Reproduce the entries word for word, and omit any picture you find in them.

Dataset excerpts:
*** Begin section ***
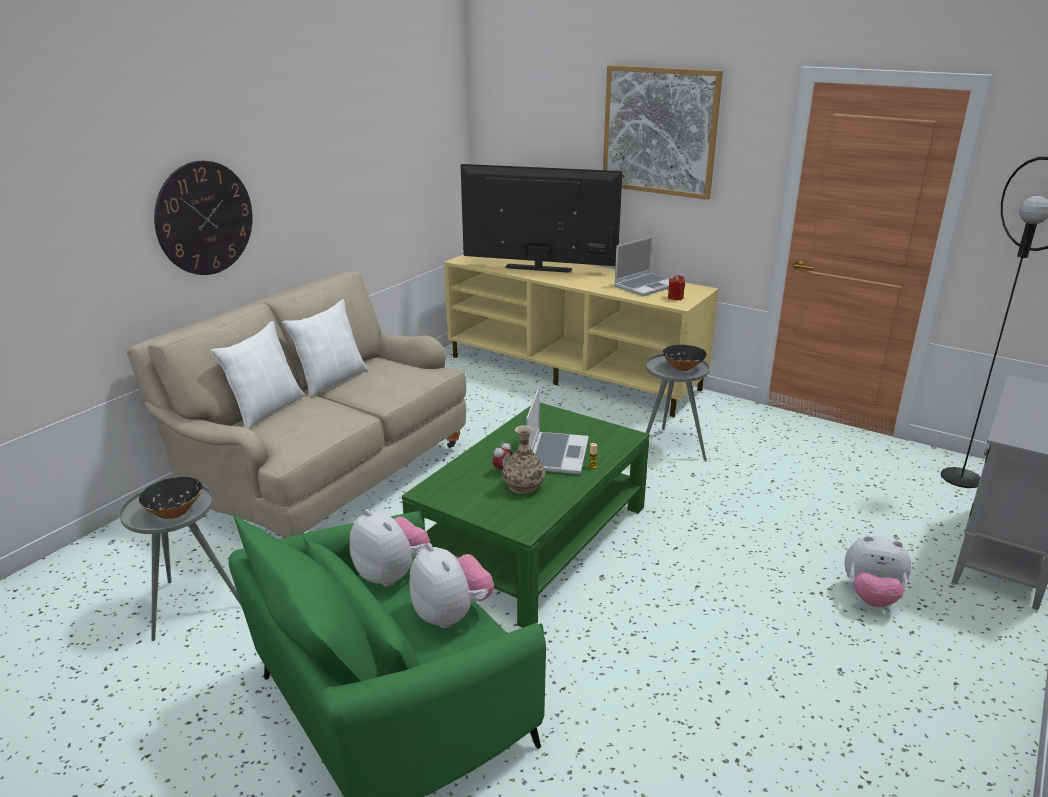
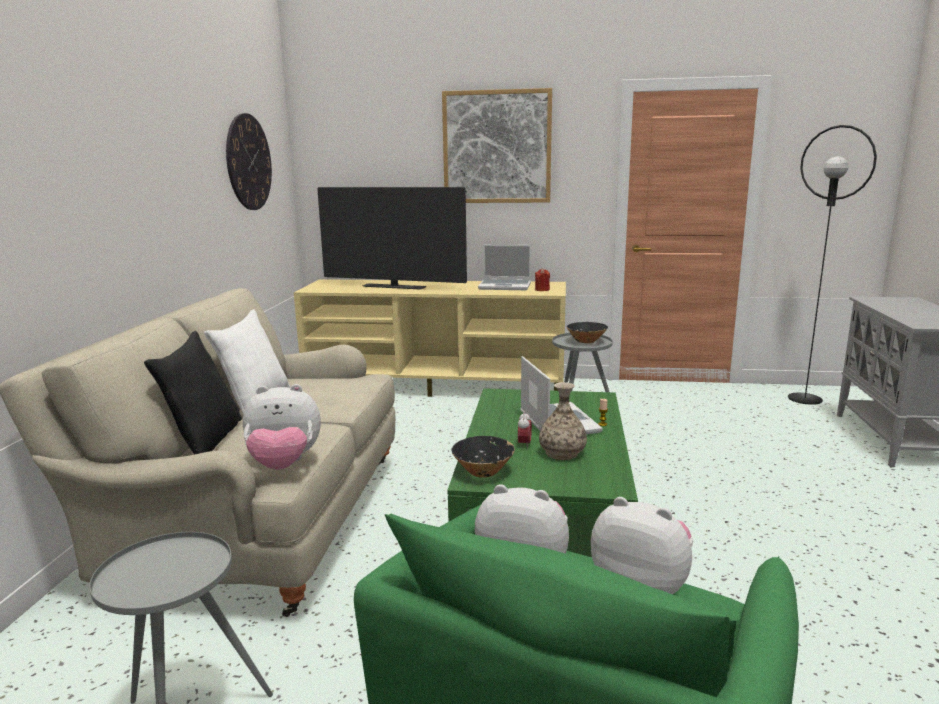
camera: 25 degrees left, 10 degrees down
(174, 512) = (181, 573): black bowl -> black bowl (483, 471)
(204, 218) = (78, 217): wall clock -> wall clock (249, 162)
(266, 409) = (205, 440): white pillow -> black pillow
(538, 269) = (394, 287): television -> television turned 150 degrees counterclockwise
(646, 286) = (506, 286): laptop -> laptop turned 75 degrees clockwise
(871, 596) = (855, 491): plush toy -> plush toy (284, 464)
*** End section ***
• [Exercise solution]:
camera: 25 degrees left, 10 degrees down
(174, 512) = (181, 573): black bowl -> black bowl (483, 471)
(204, 218) = (78, 217): wall clock -> wall clock (249, 162)
(266, 409) = (205, 440): white pillow -> black pillow
(538, 269) = (394, 287): television -> television turned 150 degrees counterclockwise
(646, 286) = (506, 286): laptop -> laptop turned 75 degrees clockwise
(871, 596) = (855, 491): plush toy -> plush toy (284, 464)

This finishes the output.